___ Passage ___

Yeah, unicorns, and I kind of created some of these questions I wanted to ask and I really just like I set on this mission of I will lean into my intuition, my God given intuition, and I will abide, because it's one thing to have the Holy Spirit, you know, talking to you and around you, but to abide by it is another thing. And I just was like I will run every single thing by God and his will will be done, but I am not gonna have not listened to him again, you know, and like now with this daughter, that was very tangible and in front of me and we had gone through that. It was like I am the protector. I am the protector of myself and my children and like this is so far beyond me you know, the decisions that you're making for birth.

Speaker 3:

It's about your baby too. So I interviewed a lot of midwives and I mean usually like within the first, even some of them like I heard their voice and I'm like, nope, that's how serious.

Speaker 2:

I got this time. And that's how it is. When you interview, though, you know within the first 15 seconds if you're gonna click with that person or not.

___ Record set ___

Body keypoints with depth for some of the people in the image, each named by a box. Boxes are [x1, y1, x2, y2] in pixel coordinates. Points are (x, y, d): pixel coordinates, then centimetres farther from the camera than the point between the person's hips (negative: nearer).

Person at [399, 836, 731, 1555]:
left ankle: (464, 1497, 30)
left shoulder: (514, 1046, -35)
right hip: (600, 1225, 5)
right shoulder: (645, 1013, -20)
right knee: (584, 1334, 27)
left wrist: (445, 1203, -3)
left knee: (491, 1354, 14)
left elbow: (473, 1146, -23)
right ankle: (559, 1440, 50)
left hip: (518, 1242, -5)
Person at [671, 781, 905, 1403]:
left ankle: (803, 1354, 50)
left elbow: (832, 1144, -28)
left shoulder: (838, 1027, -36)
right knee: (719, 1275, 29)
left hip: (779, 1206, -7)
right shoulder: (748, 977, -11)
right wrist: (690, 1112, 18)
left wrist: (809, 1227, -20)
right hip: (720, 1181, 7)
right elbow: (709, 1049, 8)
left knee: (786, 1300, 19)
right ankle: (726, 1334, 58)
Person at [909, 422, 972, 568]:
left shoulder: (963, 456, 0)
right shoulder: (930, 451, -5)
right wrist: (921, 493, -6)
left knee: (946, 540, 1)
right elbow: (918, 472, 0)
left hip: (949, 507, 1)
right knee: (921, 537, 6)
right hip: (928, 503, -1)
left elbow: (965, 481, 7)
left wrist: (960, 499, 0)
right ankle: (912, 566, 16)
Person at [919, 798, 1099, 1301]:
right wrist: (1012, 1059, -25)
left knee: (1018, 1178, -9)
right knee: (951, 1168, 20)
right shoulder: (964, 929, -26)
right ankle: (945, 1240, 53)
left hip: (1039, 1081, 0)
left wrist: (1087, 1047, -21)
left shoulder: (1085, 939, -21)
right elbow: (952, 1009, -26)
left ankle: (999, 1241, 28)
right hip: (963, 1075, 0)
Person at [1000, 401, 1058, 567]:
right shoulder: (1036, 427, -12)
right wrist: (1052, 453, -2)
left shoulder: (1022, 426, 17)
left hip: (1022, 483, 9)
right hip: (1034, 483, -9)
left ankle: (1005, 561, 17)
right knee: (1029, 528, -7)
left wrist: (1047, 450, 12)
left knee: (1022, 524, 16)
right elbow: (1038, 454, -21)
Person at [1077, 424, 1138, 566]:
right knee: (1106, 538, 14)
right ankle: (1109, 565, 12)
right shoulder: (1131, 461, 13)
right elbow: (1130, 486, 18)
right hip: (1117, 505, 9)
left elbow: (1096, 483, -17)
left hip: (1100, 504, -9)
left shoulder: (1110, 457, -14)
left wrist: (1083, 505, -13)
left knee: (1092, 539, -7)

___

▶ [Your tasks]:
**1.** Answer these questions from the birth transcript, one line each:
(a) What does the first speaker say they will run every single thing by?
(b) Whom did the speaker who mentions interviewing interview a lot of?
(c) Within how many seconds does the last speaker say you know whether you'll click with someone you interview?
**2.** Carry on the birth transcript from its final line, keeping the same conversational voice.
The data is separate material and unrelated to the birth transcript.

▶ [Numbered answers]:
**1.**
(a) God
(b) Midwives
(c) 15 seconds

**2.**
Speaker 3:

One of them. I'm so happy I had the interview on the phone, because my face would have just given it all away she was like yeah, well, I'm still requiring masks and I limit the amount of people you can have at your home birth. And you know I'm only doing home birth three days a week because the rest of the week I'm in the hospital and I was like bye, you're like okay, great, thanks so much.

Speaker 2:

Have a nice day, goodbye.

Speaker 3:

Why, though, like kind of tying into like our conversation today is midwifery isn't necessarily answer. It is really being informed and pretty clear on who you were allowing in your birth space.

Speaker 2:

You're making a great point, because I think something that it's important for everybody to understand is that a licensed midwife has to report to the state. They still have to abide by rules and they still what was the word you had used they're in conference with the hospitals. They still consult with doctors at hospitals and have to abide by. Oftentimes, even if they do a consult with a doctor and the doctor says do or don't do this. If they don't listen, they could get in legal trouble Legal trouble. So it's something that I didn't know either until my midwife dropped me because of these potential legal ramifications. But it's important to know. And there are other types of midwives birth workers, the underground railroad of midwifery that exists. There are a lot of options, but tell us more about kind of what you continue to do as you were searching for a midwife.

Speaker 3:

So I had just kind of learned about free birth and an assisted birth and it was really interesting to me and I just thought like that's amazing, I would love that, but I also-.

Speaker 2:

I thought that those people were crazy.

Speaker 3:

After my experience it was like there was so much intervention yeah, we were also broken that it was like what do you have to lose?

Speaker 1:

Yeah, exactly, it's true, yeah.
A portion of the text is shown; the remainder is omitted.